What's he saying?
"What's in the brain, that ink may character, / Which hath not figured to thee my true spirit?"
What is left to write about, when I have already written so much to show you my love and emotions?
"What's new to speak, what now to register, / That may express my love, or thy dear merit?
What else is there to say to express my love for you, or to praise how wonderful you are?
"Nothing, sweet boy; but yet, like prayers divine, / I must each day say o'er the very same;"
There's nothing new to say, but like we do with prayers, I repeat the same words over and over again;
"Counting no old thing old, thou mine, I thine, / Even as when first I hallowed thy fair name."
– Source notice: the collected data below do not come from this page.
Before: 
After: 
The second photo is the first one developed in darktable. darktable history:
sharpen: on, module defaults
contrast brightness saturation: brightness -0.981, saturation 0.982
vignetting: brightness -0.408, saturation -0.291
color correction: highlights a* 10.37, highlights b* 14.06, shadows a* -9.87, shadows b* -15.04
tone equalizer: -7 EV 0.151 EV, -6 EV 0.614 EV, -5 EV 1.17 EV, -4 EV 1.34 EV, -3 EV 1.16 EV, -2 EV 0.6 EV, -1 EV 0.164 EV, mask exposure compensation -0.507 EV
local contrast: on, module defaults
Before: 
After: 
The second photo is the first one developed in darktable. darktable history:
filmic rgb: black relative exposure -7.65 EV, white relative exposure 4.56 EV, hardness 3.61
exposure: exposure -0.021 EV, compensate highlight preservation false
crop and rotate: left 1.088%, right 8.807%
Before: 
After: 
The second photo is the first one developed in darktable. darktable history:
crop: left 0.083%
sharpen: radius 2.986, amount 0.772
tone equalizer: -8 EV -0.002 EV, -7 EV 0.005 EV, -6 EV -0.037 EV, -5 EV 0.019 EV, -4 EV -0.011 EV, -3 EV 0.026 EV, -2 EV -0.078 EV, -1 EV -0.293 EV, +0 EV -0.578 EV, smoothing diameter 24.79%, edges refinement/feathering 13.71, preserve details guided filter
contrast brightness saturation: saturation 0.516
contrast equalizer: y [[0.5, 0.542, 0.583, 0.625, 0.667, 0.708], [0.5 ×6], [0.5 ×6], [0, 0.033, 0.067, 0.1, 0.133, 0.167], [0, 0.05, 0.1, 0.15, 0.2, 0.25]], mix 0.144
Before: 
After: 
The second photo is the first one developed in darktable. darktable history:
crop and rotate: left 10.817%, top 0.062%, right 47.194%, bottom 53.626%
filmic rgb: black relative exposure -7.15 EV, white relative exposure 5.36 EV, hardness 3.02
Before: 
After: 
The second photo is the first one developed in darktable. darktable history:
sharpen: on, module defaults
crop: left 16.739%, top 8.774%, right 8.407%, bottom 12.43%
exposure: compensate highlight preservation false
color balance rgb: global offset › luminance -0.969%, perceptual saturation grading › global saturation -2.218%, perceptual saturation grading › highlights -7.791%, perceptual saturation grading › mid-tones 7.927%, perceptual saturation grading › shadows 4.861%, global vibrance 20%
Our relationship still feels as new as when I first wrote about you.
"So that eternal love in love's fresh case, / Weighs not the dust and injury of age,"
Love does not take into account the effects and failings of old age,
"Nor gives to necessary wrinkles place, / But makes antiquity for aye his page;"
Neither does it give importance to inevitable wrinkles, but rather the loved one sees the example of how ancient records have always praised what is beautiful;
"Finding the first conceit of love there bred, / Where time and outward form would show it dead."
Since those records reflect love as young, though obviously the records themselves are old.
Why is he saying it?
Sonnet 108 is significant because there were 108 sonnets in Sidney's Astrophel and Stella, one of the earliest and most influential sonnet sequences published in England. Published posthumously in 1591, it had been circulating for eleven years before that. Many of Shakespeare's sonnets echo ideas or specific sonnets in Astrophel and Stella, and so it makes sense that the 108th sonnet would be the point at which the poet asks, "What more is there to say?" Rather than ending here, however, he concludes that since love is eternal and will always remain new and fresh, the same words of devotion can be repeated without losing meaning.
This sonnet can be grouped with Sonnets 105 and 106, in that the poet uses them to discuss the importance of things he can say about the fair lord. These sonnets contain the only three instances of the word "express" in the sonnet sequence. Sonnet 105 explains that the poet's focus on the beloved's being "fair, kind, and true" suffices, since his poems "one thing expressing, leaves out difference." Sonnet 106 declares that the "antique pens" of poets of long ago "would have express'd" the fair lord's beauty adequately if they could have seen it for themselves. The concentration of the usage of this word draws attention to the idea of these sonnets: that is, the extent to which love depends on being expressed in poetry.
Lines 5-8 have been called blasphemous, since they clearly compare devotion to the fair lord to devotion to God. The most obvious reference is line 8: "Even as when first I hallowed thy fair name," which is The Lord's Prayer, or the "Our Father:" "Our Father, who art in heaven, hallowed be thy name." This is the most famous Christian prayer, and the reference would not have been missed by any of the sonnet's readers. The question thus remains how Shakespeare got away with what would have been considered obvious blasphemy in such a strict society.
The "prayers divine" of line 5 seem to refer to a rosary, a repetitive prayer formula. A rosary consists of one "Our Father," ten "Hail Marys," and on "Glory Be," repeated five times. In the following line, the speaker complains that, "I must each day say o'er the very same," as one would when praying the rosary. This implication is enforced by the word "counting" in line 7. So even though on the service, these lines refer to the the poet's dedication to writing about his beloved without variation, the metaphor of the rosary is apparent.
The meaning of lines 12-14 is a bit unclear, since "page" could mean either the page of a book or a servant. The interpretation here assumes it means the page of a book, taking into account the reference to writing in line 1, as well as the "chronicle of wasted time" referred to in Sonnet 106. Thus "there" in line 13 refers to the old chronicle, and "time and outward form" means the chronicle's appearance. However, if "page" is taken to mean servant, then the meaning is that love conquers "antiquity," seeming to make Time its servant. In this case, the final couplet refers to the love between the poet and the fair lord, which still seems as young as when it was "bred," or first conceived.